「SHODO 勝道上人伝」の表紙

 日光開山1250年記念事業として、日光市山内の世界遺産日光山輪王寺や大手出版社の集英社が制作していた劇画単行本「SHODO 勝道上人(しょうどうしょうにん)伝」が完成し、17日に全国発売される。開山の祖勝道の半生を描いた「高校生以上向け」の内容で、週刊少年ジャンプで連載された漫画「ゴッドサイダー」などで知られる漫画家巻来功士(まきこうじ)さんが執筆した。

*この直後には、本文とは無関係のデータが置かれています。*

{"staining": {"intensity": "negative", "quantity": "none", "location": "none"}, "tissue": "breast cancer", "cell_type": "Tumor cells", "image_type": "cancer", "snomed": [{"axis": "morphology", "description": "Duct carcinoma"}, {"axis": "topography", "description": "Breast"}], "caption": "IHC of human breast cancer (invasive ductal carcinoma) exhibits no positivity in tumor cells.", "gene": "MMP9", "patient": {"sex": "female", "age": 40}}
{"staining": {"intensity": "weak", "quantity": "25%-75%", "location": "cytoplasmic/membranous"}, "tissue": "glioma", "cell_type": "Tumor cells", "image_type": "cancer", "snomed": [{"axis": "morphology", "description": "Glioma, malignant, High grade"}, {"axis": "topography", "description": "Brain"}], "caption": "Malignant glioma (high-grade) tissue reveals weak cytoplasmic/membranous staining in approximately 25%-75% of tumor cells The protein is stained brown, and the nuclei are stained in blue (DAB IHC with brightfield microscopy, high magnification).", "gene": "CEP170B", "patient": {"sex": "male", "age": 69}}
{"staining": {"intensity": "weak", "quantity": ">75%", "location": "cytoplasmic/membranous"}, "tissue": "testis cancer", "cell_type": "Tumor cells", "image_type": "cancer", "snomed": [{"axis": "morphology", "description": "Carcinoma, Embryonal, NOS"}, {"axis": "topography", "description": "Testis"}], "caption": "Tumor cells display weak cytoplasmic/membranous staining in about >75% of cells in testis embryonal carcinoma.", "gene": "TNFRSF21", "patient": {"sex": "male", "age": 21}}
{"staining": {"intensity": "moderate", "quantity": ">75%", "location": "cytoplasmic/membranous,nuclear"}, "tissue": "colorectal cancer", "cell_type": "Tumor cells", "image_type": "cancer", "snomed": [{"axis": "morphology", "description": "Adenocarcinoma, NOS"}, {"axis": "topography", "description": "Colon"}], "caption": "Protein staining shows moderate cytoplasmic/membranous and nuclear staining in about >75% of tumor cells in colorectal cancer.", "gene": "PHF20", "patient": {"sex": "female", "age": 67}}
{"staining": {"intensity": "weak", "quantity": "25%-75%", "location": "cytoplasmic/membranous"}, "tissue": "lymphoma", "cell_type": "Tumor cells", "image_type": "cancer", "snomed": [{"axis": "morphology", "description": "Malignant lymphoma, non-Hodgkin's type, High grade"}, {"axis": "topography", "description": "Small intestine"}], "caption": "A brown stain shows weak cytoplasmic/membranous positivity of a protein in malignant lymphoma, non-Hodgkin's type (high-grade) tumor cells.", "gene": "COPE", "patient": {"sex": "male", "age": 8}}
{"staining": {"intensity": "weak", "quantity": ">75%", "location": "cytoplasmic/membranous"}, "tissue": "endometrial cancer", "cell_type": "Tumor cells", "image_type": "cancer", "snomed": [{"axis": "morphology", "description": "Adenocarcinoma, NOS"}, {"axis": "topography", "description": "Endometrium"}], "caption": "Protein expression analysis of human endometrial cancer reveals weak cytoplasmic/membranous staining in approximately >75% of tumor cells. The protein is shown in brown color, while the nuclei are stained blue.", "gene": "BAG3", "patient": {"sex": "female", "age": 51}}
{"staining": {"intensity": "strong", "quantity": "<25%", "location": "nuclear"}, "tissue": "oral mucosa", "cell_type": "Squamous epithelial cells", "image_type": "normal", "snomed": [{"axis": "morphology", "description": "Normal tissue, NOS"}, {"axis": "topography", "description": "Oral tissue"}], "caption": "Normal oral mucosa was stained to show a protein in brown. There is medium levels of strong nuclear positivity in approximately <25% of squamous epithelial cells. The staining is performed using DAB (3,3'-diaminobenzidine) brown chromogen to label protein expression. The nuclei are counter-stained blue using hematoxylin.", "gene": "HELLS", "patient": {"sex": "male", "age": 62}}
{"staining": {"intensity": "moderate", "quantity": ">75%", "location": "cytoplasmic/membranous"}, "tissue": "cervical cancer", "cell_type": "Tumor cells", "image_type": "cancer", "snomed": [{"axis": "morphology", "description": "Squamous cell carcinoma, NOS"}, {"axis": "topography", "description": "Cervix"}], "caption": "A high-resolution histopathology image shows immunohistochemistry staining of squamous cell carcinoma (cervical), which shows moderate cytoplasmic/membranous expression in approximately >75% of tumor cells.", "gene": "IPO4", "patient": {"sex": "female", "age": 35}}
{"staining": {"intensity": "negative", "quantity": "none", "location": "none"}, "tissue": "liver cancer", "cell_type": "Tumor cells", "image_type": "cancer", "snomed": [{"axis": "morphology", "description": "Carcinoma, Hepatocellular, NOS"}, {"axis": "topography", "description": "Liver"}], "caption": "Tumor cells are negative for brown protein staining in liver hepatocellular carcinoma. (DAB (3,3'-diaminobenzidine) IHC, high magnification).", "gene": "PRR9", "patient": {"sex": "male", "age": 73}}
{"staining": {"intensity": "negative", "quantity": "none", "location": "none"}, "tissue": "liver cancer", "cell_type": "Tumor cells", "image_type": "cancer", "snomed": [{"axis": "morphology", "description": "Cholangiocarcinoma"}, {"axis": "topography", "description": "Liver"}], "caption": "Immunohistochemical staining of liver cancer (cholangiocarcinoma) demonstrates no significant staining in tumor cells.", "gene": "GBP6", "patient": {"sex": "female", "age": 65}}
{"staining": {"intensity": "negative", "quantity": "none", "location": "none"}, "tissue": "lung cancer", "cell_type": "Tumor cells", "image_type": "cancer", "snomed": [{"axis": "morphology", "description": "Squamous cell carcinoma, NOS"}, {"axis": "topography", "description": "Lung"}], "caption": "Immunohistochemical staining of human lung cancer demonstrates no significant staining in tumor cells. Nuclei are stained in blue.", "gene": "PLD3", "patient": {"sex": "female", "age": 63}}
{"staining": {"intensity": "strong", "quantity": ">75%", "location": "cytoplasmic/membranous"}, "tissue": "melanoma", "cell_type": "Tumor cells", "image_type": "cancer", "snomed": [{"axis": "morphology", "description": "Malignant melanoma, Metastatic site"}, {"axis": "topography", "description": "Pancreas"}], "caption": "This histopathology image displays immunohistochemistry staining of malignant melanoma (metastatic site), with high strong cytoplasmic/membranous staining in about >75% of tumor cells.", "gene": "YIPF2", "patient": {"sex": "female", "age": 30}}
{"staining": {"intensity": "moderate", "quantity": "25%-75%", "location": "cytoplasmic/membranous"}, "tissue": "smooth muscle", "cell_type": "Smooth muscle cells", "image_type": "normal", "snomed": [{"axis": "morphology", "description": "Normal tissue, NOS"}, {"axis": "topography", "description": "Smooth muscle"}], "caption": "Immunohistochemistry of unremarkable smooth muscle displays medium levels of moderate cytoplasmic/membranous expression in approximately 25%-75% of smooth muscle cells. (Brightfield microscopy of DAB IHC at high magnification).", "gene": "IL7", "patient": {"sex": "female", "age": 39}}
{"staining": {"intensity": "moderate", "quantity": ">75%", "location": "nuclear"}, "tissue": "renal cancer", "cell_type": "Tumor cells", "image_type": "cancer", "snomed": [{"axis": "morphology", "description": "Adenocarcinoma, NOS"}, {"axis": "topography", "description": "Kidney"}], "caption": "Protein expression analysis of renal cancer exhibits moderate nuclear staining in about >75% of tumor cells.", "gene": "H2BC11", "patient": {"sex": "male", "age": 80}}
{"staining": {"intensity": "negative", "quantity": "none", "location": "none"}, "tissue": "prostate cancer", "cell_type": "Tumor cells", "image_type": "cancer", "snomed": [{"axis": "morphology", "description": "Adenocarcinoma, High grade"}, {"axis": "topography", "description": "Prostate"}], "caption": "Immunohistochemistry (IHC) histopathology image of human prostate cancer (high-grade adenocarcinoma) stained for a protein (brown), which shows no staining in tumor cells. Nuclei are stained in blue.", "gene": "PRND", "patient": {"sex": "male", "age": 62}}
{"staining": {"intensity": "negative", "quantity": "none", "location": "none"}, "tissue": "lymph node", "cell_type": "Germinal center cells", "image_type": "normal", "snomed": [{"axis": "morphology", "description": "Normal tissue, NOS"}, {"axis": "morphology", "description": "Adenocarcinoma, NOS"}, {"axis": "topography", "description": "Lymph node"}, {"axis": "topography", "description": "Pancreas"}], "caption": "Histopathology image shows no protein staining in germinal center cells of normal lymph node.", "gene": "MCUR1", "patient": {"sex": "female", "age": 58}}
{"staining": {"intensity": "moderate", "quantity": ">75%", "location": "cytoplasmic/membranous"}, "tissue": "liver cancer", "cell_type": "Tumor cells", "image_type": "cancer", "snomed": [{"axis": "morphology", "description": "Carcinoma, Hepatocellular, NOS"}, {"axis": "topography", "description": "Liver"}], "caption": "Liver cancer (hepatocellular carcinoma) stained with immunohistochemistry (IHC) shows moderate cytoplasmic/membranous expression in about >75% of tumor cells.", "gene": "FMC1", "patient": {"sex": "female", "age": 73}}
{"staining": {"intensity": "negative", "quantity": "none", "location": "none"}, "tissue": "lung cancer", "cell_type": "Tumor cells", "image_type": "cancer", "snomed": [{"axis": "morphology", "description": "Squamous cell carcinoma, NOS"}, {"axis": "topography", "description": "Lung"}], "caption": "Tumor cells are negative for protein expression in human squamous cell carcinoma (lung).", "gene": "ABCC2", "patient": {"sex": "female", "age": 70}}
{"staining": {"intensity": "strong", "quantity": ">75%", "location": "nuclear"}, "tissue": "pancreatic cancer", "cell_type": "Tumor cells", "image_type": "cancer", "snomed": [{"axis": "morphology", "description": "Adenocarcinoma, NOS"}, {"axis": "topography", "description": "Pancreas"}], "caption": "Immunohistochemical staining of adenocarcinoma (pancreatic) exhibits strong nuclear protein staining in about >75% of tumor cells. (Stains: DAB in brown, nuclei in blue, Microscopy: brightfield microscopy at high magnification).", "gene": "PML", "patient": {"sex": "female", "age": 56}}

輪王寺は「上人のハイライトが見事な絵で描かれている。娯楽作品として楽しんでもらえれば」としている。

 勝道の姿は数少ない史料や伝説でしかうかがい知ることができないため、輪王寺が広く知ってもらおうと昨年の開山の節目に企画。巻来さんが日光で丹念に取材するなど、1年ほど前から制作を進めていた。

 勝道は奈良時代の735年に現在の真岡市南高岡で生まれたと伝えられる。下野薬師寺で僧侶となり、766年に輪王寺の始まりである「四本竜寺」を創建。苦難の末、48歳で男体山登頂を果たし、83歳で他界したとされる。

 劇画は6話構成。勝道が僧侶となって男体山を登頂する姿を追った。疫病や飢餓に苦しむ民衆が救いを求める時代に、人々の魂を導こうと苦行に打ち込む様子を「骨太」に描いた。